Anyway. So far – three days in – I’ve read a book (and refreshed my news feeds about ten million times): The Silent Wife by A.S.A Harrison (which now I’m thinking her first name must be part of the mystery?). It was okay? I feel like my sense of what is good writing has been completely obscured by my assessment of whether or not the book is sufficiently distracting. In this case it did well enough in that I read it in a day. Otherwise it’s pretty bland: rich white woman kills her husband in order to remain rich. I think the book tries to be interesting by layering on the rich white lady’s own complex psychology, but mostly it reads like a glossy magazine where everyone drinks expensive wine and has more than one couch.

The effort to be interesting piques with the back and forth narration between ‘her’ and ‘him,’ I suppose an effort to show how the murder is really a miscommunication – like had they been able to have full and honest conversations with one another then he might not have left and she might not have killed him (it’s not a spoiler btw to say she kills him – as much comes out on the first few pages).
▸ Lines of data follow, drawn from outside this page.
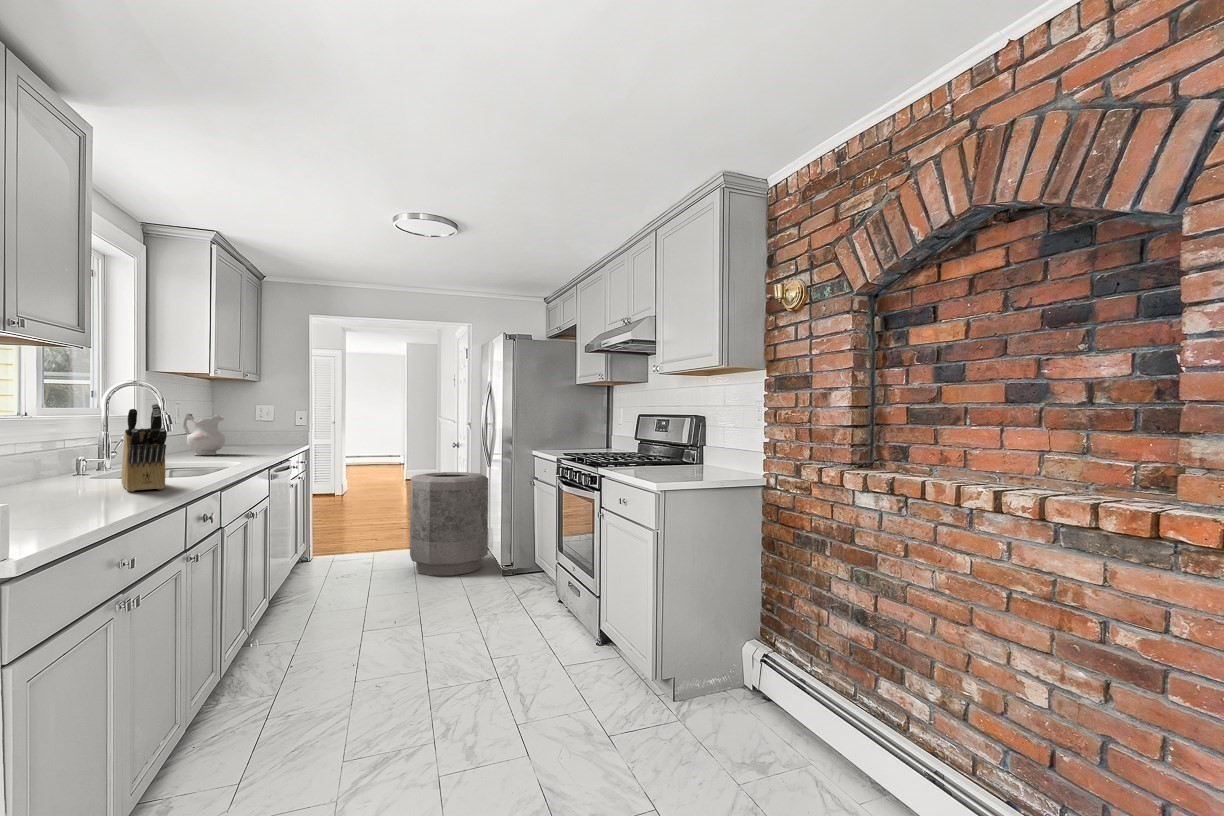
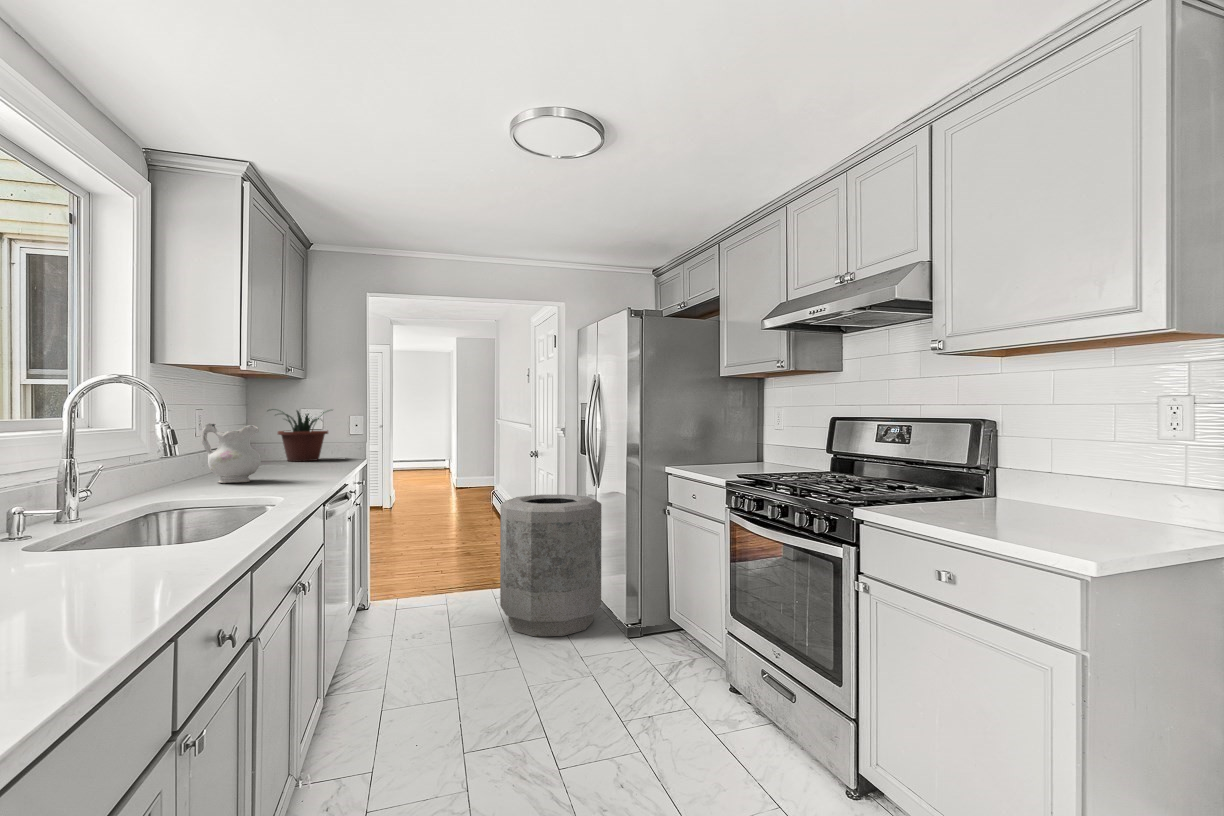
knife block: present [121,404,167,492] -> none [53,417,139,605]
potted plant: none [230,405,283,445] -> present [271,409,328,461]

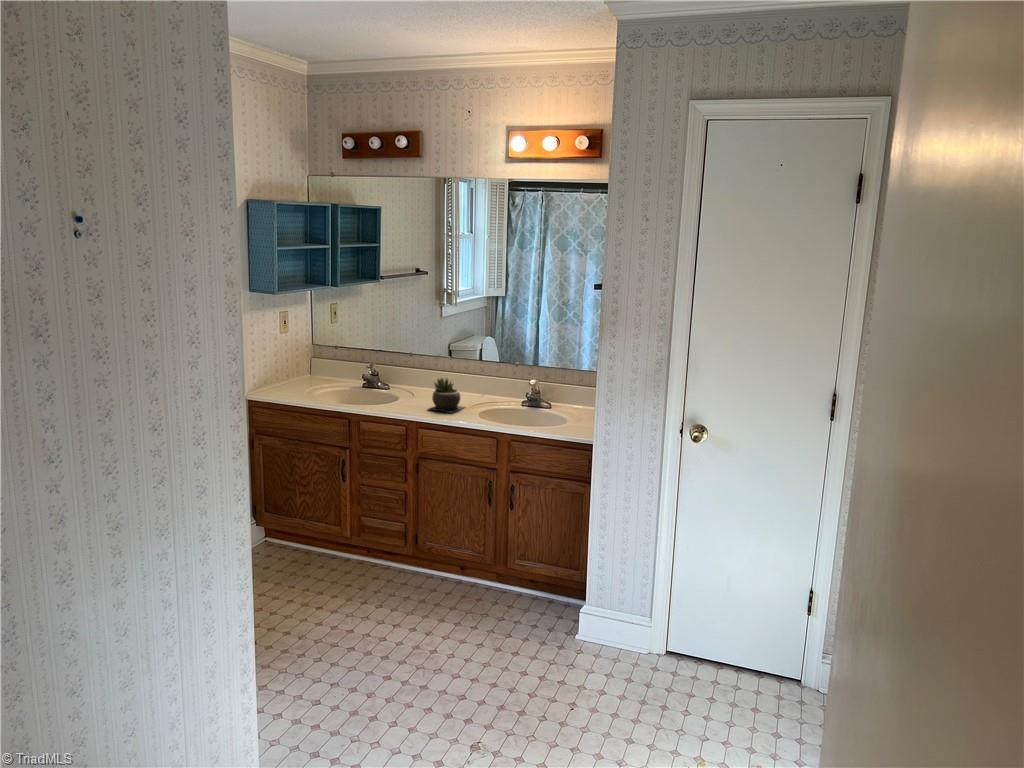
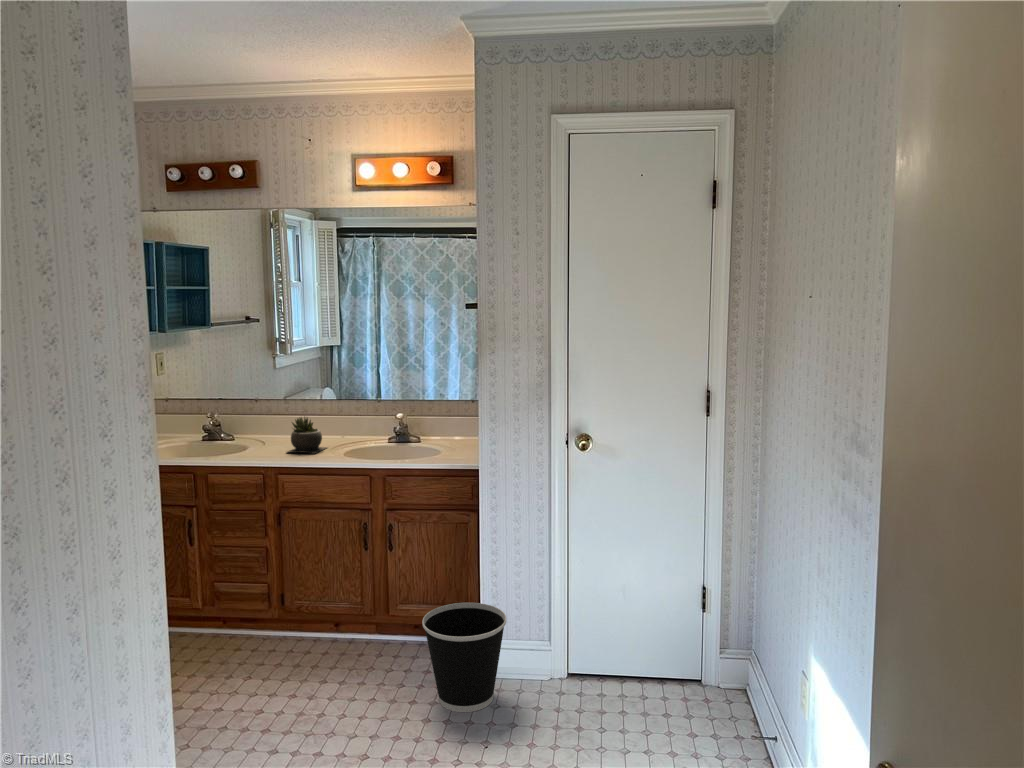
wastebasket: none [527,570,607,672] -> present [422,603,506,712]

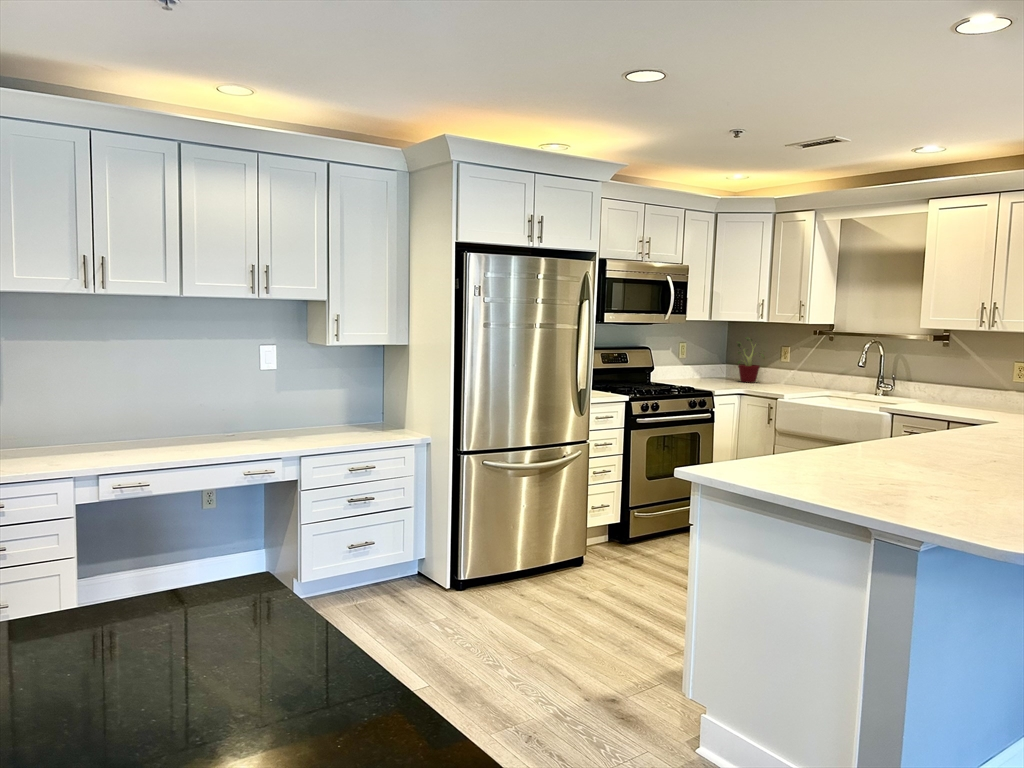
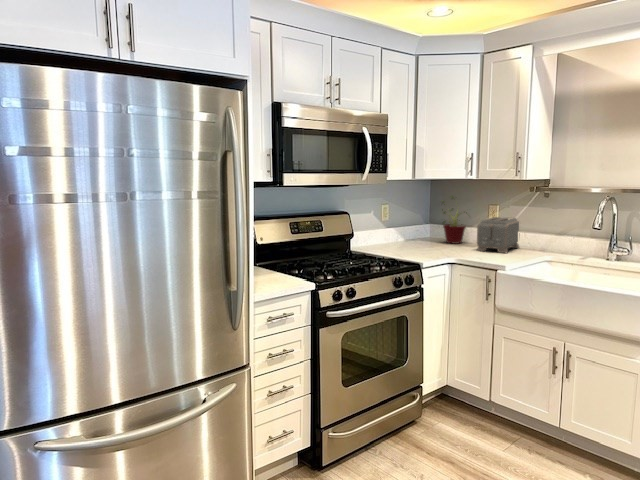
toaster: none [766,358,809,389] -> present [477,217,519,253]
And what a warning for all of us in relationships (and aren’t we all in some kind of relationship) of the perils of avoidance, denial, deception and on and on. Like it’s so easy to just be honest. Or like honesty never got anyone in trouble.

Anyway. I’d hardly recommend it, but I wouldn’t scoff if you said you were planning to read it. A perfectly acceptable book for captivating your interest if you are stuck somewhere. Which isn’t the high bar I’d usually set for a novel, but then, here we are.